Register123 -- My apologies for a (very) intemperate post. I did go over the top.

However, my point stands: you cannot put a baldfaced, unsupported opinion onto a forum such as this without any evidence, because no one knows you, and you could be the King of Siam or a 16 year old Orkney Islander. If you're going to slam Canadian health care, you need to provide evidence.

Your second point about the US social safety net is sort of a divergence -- we were talking about health care specifically. But, and this is from two years in Washington, DC from '89-'91 when the place was basically bankrupt, the US social safety net is nowhere near as strong as ours. Whether that's a good thing or not, I don't think it can be argued that it is on par with the Canadian experience.
 
This is what he is looking at that the rest of you seem to pretend not to see. I cannot believe when i saw that post. These posts on these various forums seems to have gotton way out of which with the language being used to insult people who have opinions
Oh my ... how did I not see that? Sorry kkgg7 ... you were quite right!
 
Interesting they don't tell you how they arrive at the "cost" though - I mean, just look at the use of medical technologies like MRI in the US and one can understand how these "costs" can be artificially inflated - and it often provides minimal benefit clinically speaking. Not to mention the additional issues with fee-for-service for physicians in what should have been integrated care (like, seriously, does everything needs to go to the doctor?). Plus the US system is by default structured towards cherry picking by having varying rates for reimbursement.
Indeed, but that is in my view one the main issues with the system. With differing rates of compensation (with medicaid usually the lowest), and insurance types based on class (medicaid for the poor), this means that there is an incentive not to see a class of patient.

Also, whether this is ethical or not is a different question. Ethical or not, it happens all the time. Some physicians refuse to see medicaid patients because medicaid patients generate less income. And unfortunately, social class does come into it. Uppity physicians don't want to be seen as catering to the low end, since their higher income patients then go elsewhere. Furthermore there is a higher rate of missed appointments for medicaid patients - and there is no income at all from a missed appointment.

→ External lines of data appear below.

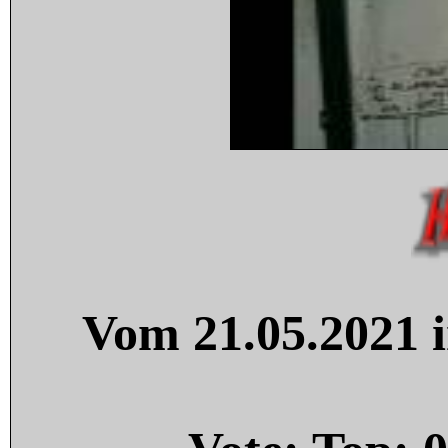
Vom 21.05.2021 i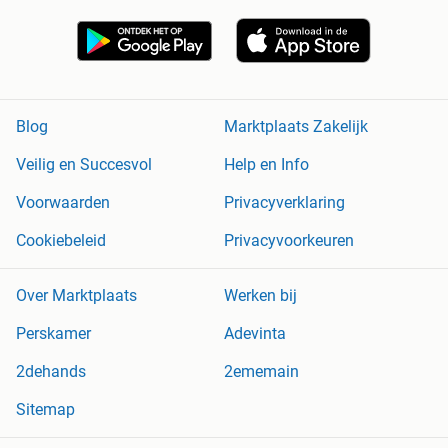
Blog
Marktplaats Zakelijk
Veilig en Succesvol
Help en Info
Voorwaarden
Privacyverklaring
Cookiebeleid
Privacyvoorkeuren
Over Marktplaats
Werken bij
Perskamer
Adevinta
2dehands
2ememain
Sitemap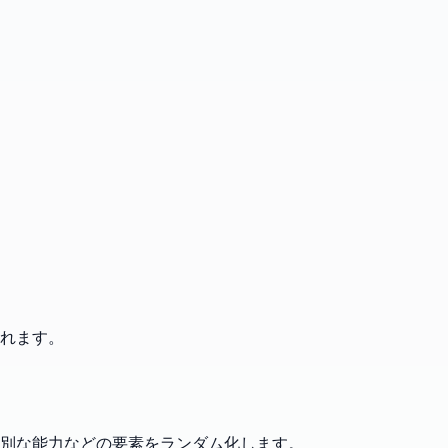
れます。
別な能力などの要素をランダム化します。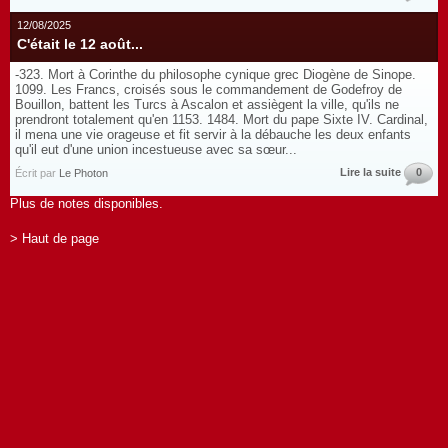
12/08/2025
C'était le 12 août...
-323. Mort à Corinthe du philosophe cynique grec Diogène de Sinope.
1099. Les Francs, croisés sous le commandement de Godefroy de
Bouillon, battent les Turcs à Ascalon et assiègent la ville, qu'ils ne
prendront totalement qu'en 1153. 1484. Mort du pape Sixte IV. Cardinal,
il mena une vie orageuse et fit servir à la débauche les deux enfants
qu'il eut d'une union incestueuse avec sa sœur...
Lire la suite
0
Écrit par
Le Photon
Plus de notes disponibles.
> Haut de page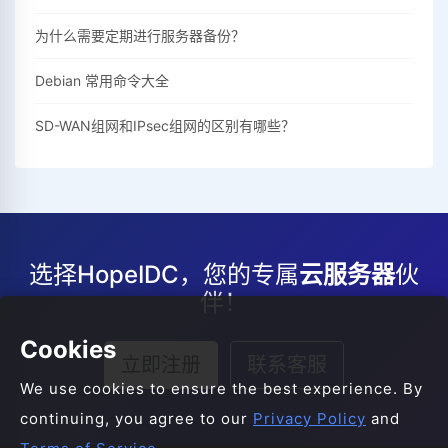
为什么需要定期进行服务器备份？
Debian 常用命令大全
SD-WAN组网和IPsec组网的区别有哪些？
选择HopeIDC，您的专属
云服务器
伙
伴！
Cookies
立即注册
联系客服
We use cookies to ensure the best experience. By
continuing, you agree to our
Privacy Policy
and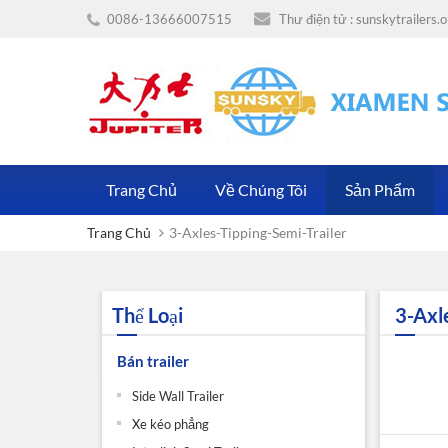
0086-13666007515
Thư điện tử :
sunskytrailers
Trang Chủ
Về Chúng Tôi
Sản Phẩm
Trang Chủ
3-Axles-Tipping-Semi-Trailer
Thể Loại
3-Axl
Bán trailer
Side Wall Trailer
Xe kéo phẳng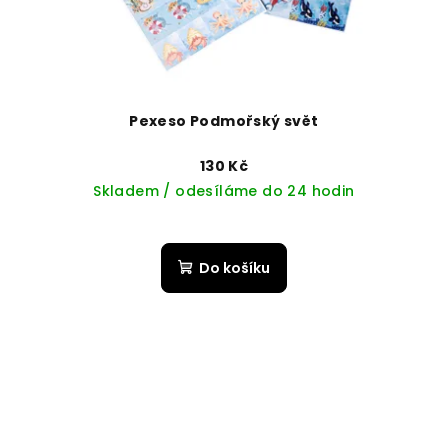
Pexeso Podmořský svět
130 Kč
Skladem / odesíláme do 24 hodin
Do košíku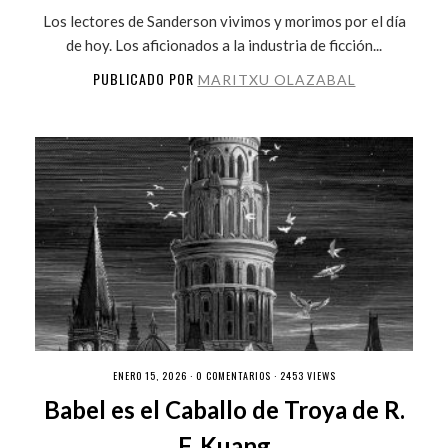
Los lectores de Sanderson vivimos y morimos por el día
de hoy. Los aficionados a la industria de ficción...
PUBLICADO POR
MARITXU OLAZABAL
ENERO 15, 2026 ·
0 COMENTARIOS
· 2453 VIEWS
Babel es el Caballo de Troya de R.
F. Kuang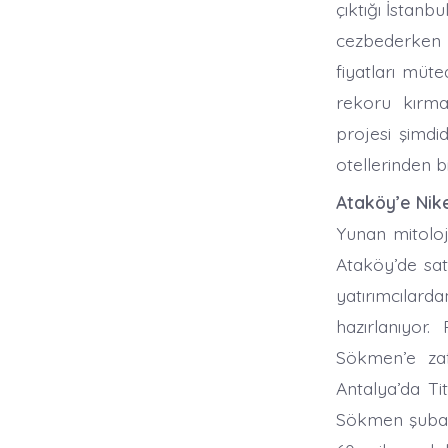
çıktığı İstanb
cezbederken 
fiyatları müte
rekoru kırma
projesi şimdi
otellerinden bi
Ataköy’e Nike
Yunan mitoloji
Ataköy’de sat
yatırımcılard
hazırlanıyor
Sökmen’e zafe
Antalya’da Ti
Sökmen şubatta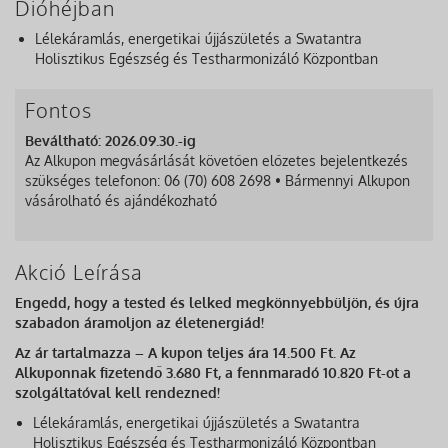
Dióhéjban
Lélekáramlás, energetikai újjászületés a Swatantra
Holisztikus Egészség és Testharmonizáló Központban
Fontos
Beváltható: 2026.09.30.-ig
Az Alkupon megvásárlását követően előzetes bejelentkezés
szükséges telefonon: 06 (70) 608 2698 • Bármennyi Alkupon
vásárolható és ajándékozható
Akció Leírása
Engedd, hogy a tested és lelked megkönnyebbüljön, és újra
szabadon áramoljon az életenergiád!
Az ár tartalmazza – A kupon teljes ára 14.500 Ft. Az
Alkuponnak fizetendő 3.680 Ft, a fennmaradó 10.820 Ft-ot a
szolgáltatóval kell rendezned!
Lélekáramlás, energetikai újjászületés a Swatantra
Holisztikus Egészség és Testharmonizáló Központban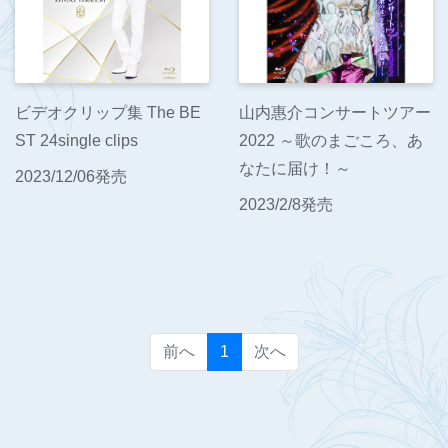
ビデオクリップ集 The BE
山内惠介コンサートツアー
ST 24single clips
2022 ～歌のまごころ、あ
なたに届け！～
2023/12/06発売
2023/2/8発売
(current)
前へ
1
次へ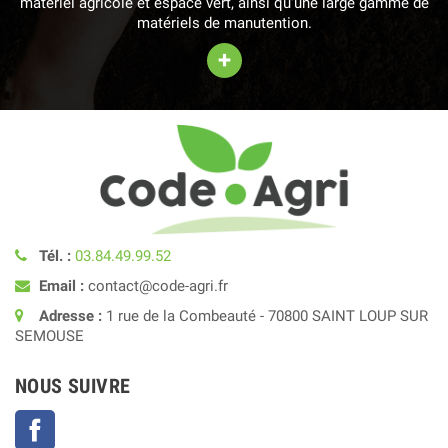
matériel agricole et espace vert, ainsi qu'une large gamme de
matériels de manutention.
+
Tél. :
03.84.49.99.52
Email :
contact@code-agri.fr
Adresse :
1 rue de la Combeauté - 70800 SAINT LOUP SUR
SEMOUSE
NOUS SUIVRE
Facebook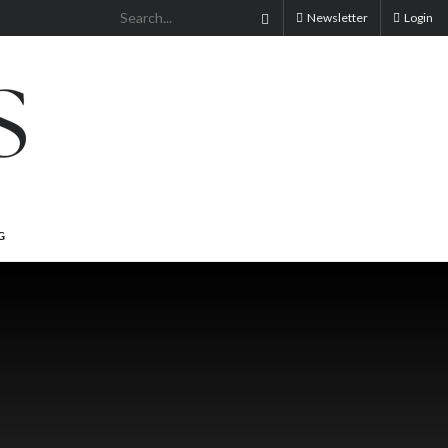
Newsletter
Login
G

For the Canadian experience, one common scenario is that Canadian physicians in English Canada will sometimes refuse to accept Quebec health cards. Go to an Ontario walk-in clinic with a BC health card, and you'll get seen and probably won't get charged anything. Go to an Ontario walk-in clinic with a Quebec health card, and they may demand cash. First of all Quebec often pays less, although a bigger issue may be that physicians sometimes have problems getting paid at all. I have several friends who say they've had to fight with the Quebec plan and resubmit bills multiple times to get paid, and then they get paid less. So some of their colleagues just said screw it and refuse to accept Quebec health cards at all. Now if payment were say only 15% less, most probably wouldn't have a problem with it since these patients are infrequent. However, if this were potentially say 25% of their practice, and the payment was 25% less, then there would be a strong incentive to charge them up front.